Structured bonds were originally intended to be a product for professional investors. They are not suitable for stable asset building. As a major premise, financial institutions are required to explain the risks thoroughly if they are sold to general investors.

However, complaints and consultations from customers have continued. According to the Financial Services Agency (FSA), there were about 670 such cases in fiscal 2019 and about 340 in fiscal 2021.

In one case, structured bonds were strongly recommended, despite the customer’s request for “more secure investment destinations to fund retirement.” Another customer lost 80% of the principal in three months.

In general, bonds are considered a relatively safe asset compared to stocks, which are subject to large price fluctuations. It would be a problem if financial institutions were selling high-risk products based on such perceptions.

Banks and securities firms, which have found it difficult to secure profit margins due to ultra-low interest rates, focused on selling structured bonds as a new source of revenue. The increase in transactions at regional banks was noticeable.

It is unsurprising that financial institutions were suspected of rampantly utilizing sales practices that put their own profits ahead of the interests of their customers.

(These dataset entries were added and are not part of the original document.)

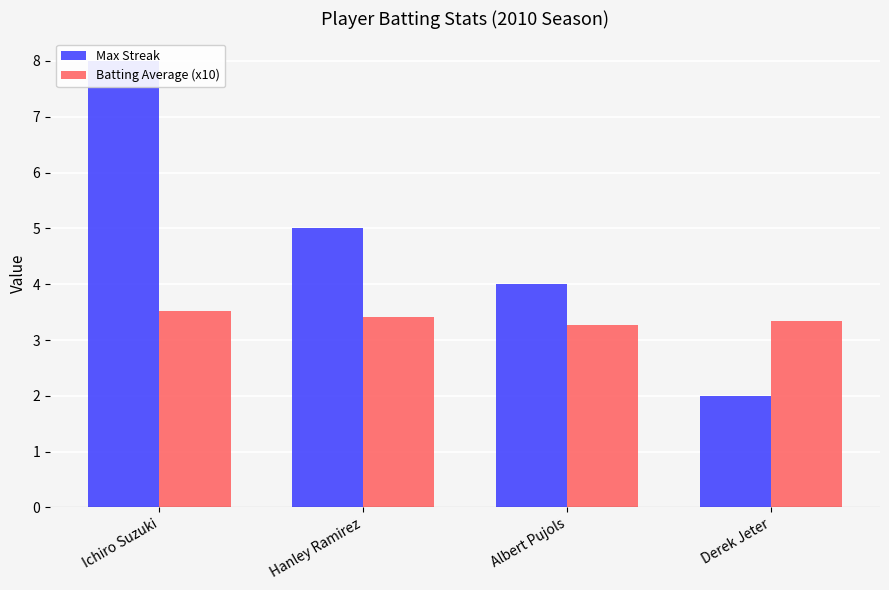

The value of Max Streak at Derek Jeter is 3.1. True or false?

False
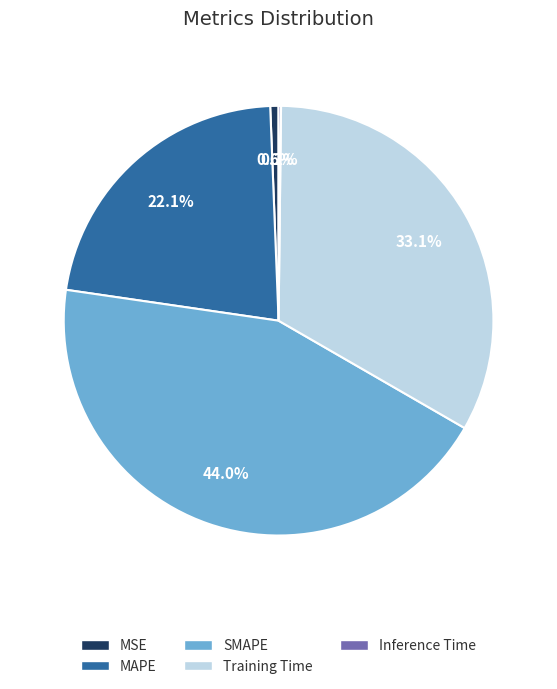

Which category has the biggest portion of the pie?

SMAPE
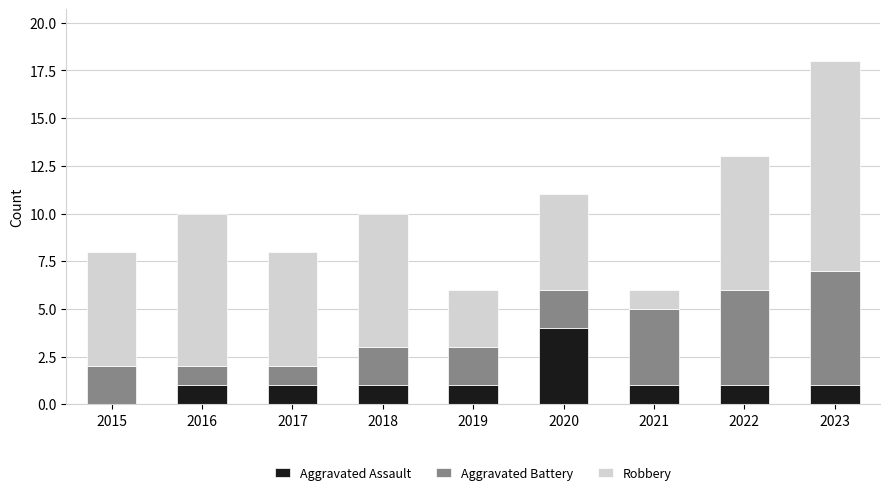

True or false: Aggravated Assault has a value of 1 at 2021.

True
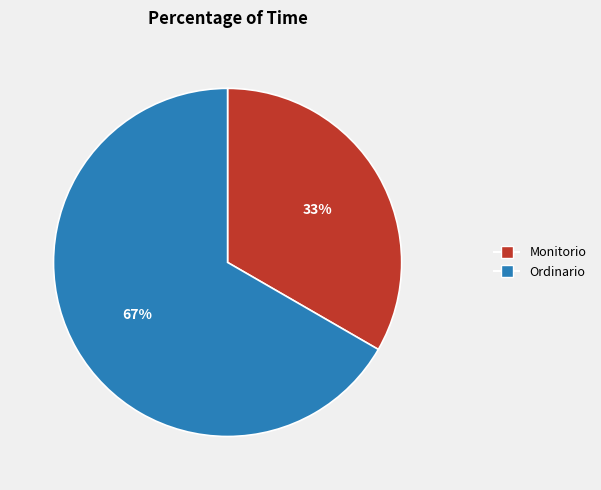

Does Monitorio represent more than half of the total?

No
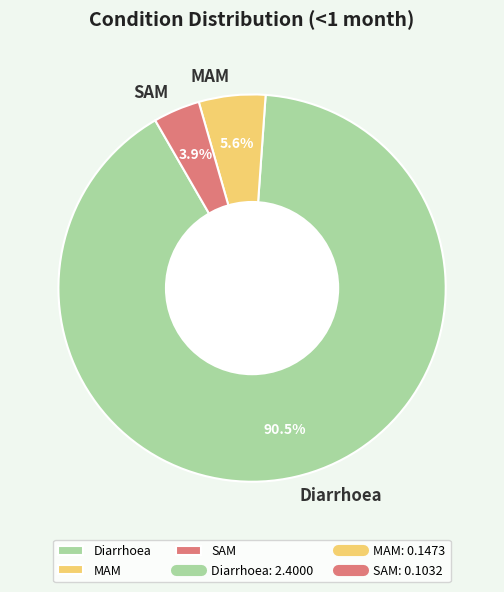

Approximately how many times larger is the value at MAM compared to Diarrhoea?

0.1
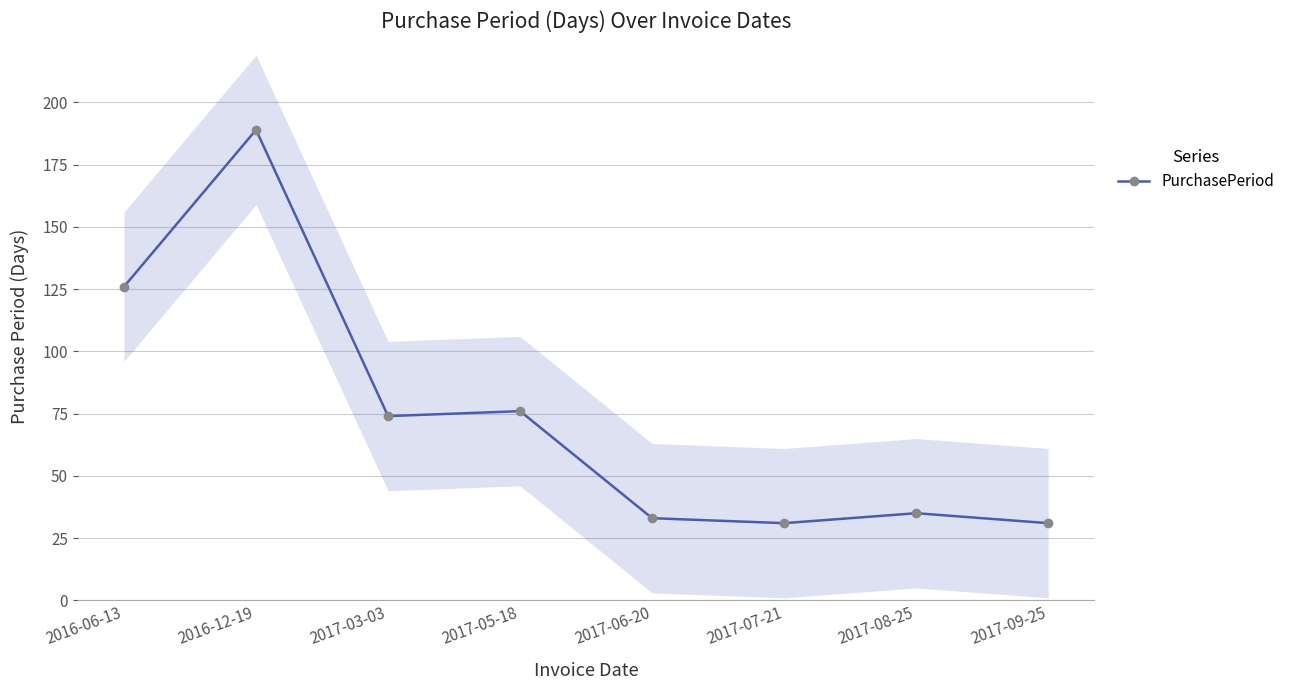

At which category does the data reach its first local valley?

2017-03-03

Many financial institutions, including regional banks, megabanks and securities firms, have stopped selling structured bonds to individuals since this summer. The Japanese Bankers Association has begun an investigation into the situation surrounding structured bond sales, and the Japan Securities Dealers Association is considering revising its sales rules.

Both associations only took action after the FSA issued a report in May calling the sales of structured bonds problematic. So it must be said that their responses were too slow.

In 2017, the FSA decided on “principles for customer-oriented business operations” as the industry’s code of conduct. The move was aimed at changing sales practices that involved earning commissions by getting customers to make frequent replacement purchases of mutual funds and selling complicated products to senior citizens.

The principles stipulate that “financial institutions should conduct business honestly and fairly and in the best interests of their customers.” They appear to have already forgotten that pledge.

Investors, for their part, need to deepen their understanding of the fact that they are taking risks to get high returns.